At first the TUC started to call out key strategic sections of the class, slowly closing down the country, and rolling the strike on to greater levels of strangulation of the country and economy. Churchill and government mobilised the armed forces, sent tanks and armoured cars on the streets to seize the docks and food supplies, sent gunboats and armed marines up the major industrial cities in the way in which they had done in Dublin just nine years earlier, when the Irish rebels launched their rebellion and they had responded with navel bombardments of the city. There is no doubt many workers felt that the moment for a revolutionary seizure of power by the workers, through their unions was fast approaching. So did the Government and they called in the General Council as a whole, to meet the Cabinet. Stanley Baldwin, asked the TUC leadership if they had prepared their revolutionary government? They responded with genuine shock, that this was a simple economic trade dispute with no political content.

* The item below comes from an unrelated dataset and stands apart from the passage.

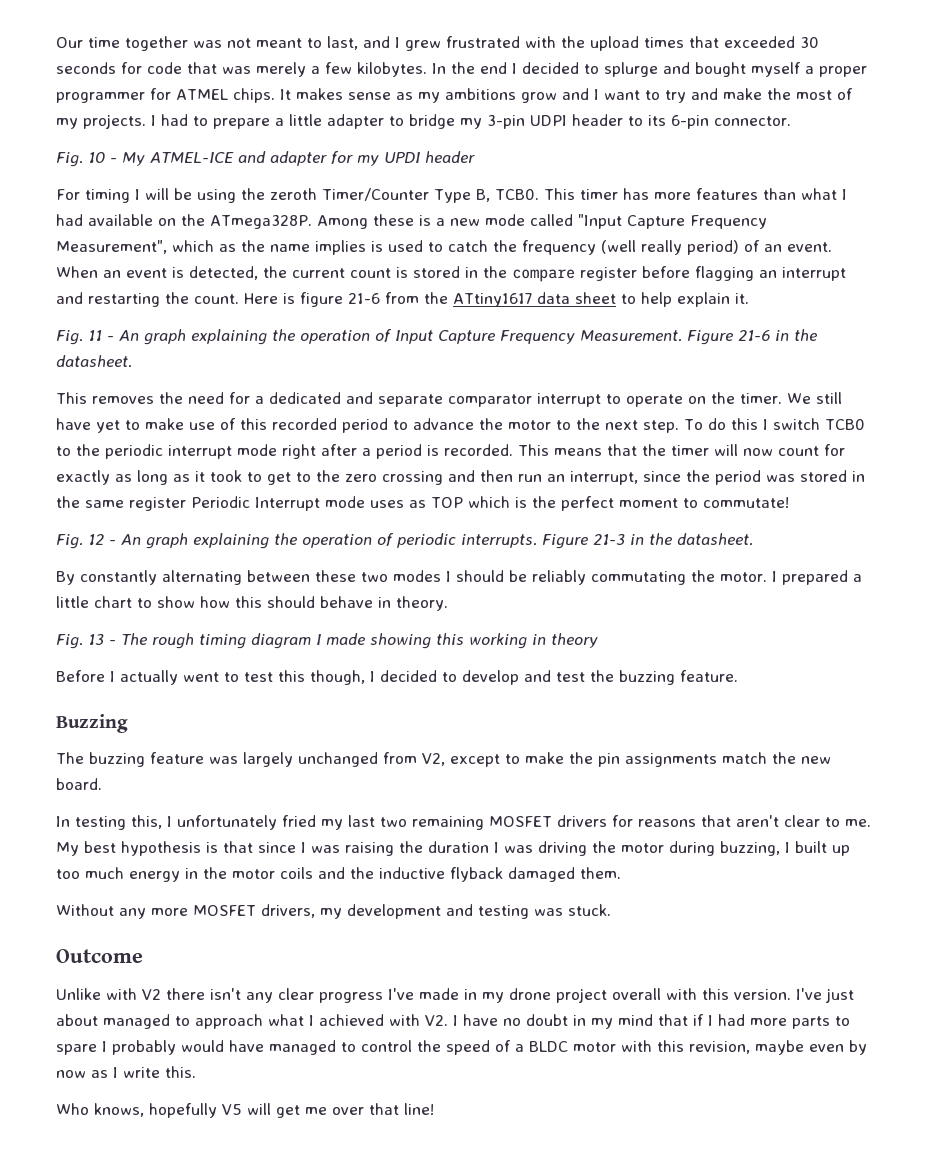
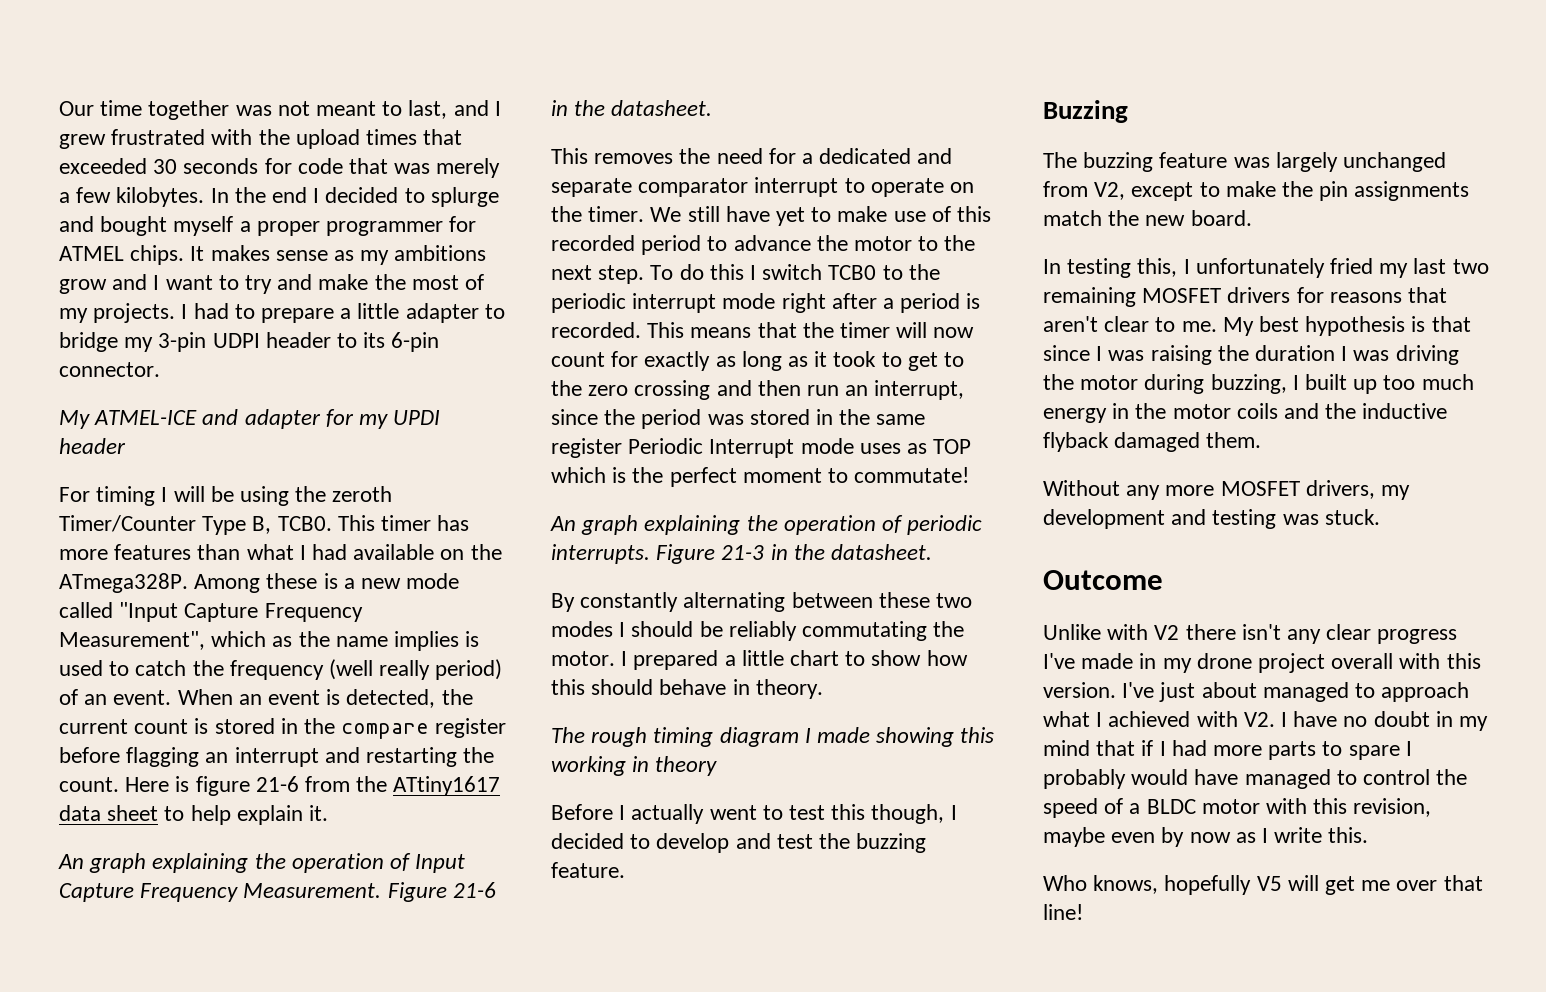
[56,152,117,167] Fig. 10 - -> (160, 369) none
[56,330,114,345] Fig. 11 - -> (329, 813) none
[56,534,116,549] Fig. 12 - -> (970, 475) none
[56,634,116,649] Fig. 13 - -> (823, 689) none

Baldwin assured them, that this was a challenge to the constitution, the legal authority of the government and very political system they lived in. He must have been fairly confident that the General Council wase not going to accept his resignation and ask him to vacate power. He was right of course, and the General Council went into secret negotiations with the owners to negotiate a deal behind the back of the miners, not consulting them until the deal had agreed a reduction in wages for the miners and an increase in hours. They then called off the strike and announced a victory for the miners. The miners themselves rejected the settlement, and the rank and file of the Trade Unions reacted with fury when the news of the sell out came through. Indeed more workers joined the strike after it was officially called off than when it was officially on. In part too, this was due to the fact that the unconditional surrender by the General Council had meant hundreds of workers in other major industries were now victimised by their employers, sacked and blacklisted. Still others went on the offensive and now imposed longer hours and lower wages on their workers too.

The miners continued their strike, bitterly isolated, sustained by the efforts of the workers of the world, through donations and soup kitchens. The workers of the USSR donated more than 50% of the relief, something which the miners never forgot. Battles raged through the mining districts and villages against police and soldiers, and near the end of the strike a blackleg organisation led by Spenser from Nottingham led a major break in the ranks of the miners and took the bulk of them back to work, and into an anti union scab organisation, again something which the miners nationwide never forgot, and ironically was to revisit us in 1984/85.

At length, and literally starving, the miners called off strike in the November of 1926. From days of hope, we descended into a decade of extreme poverty with the coal owners with a whip hand and the blacklist, and ruthless conditions in the mines themselves. My Dad told me he didn't think they were actually much better off at work than they had been scratching a living on strike, although now they were run ragged by the owners.

1926 left an indelible scar on the collective memory of the miners and their communities; TUC General Council was a name we grew up with associated with loathing and betrayal along with that Churchill and Spenser.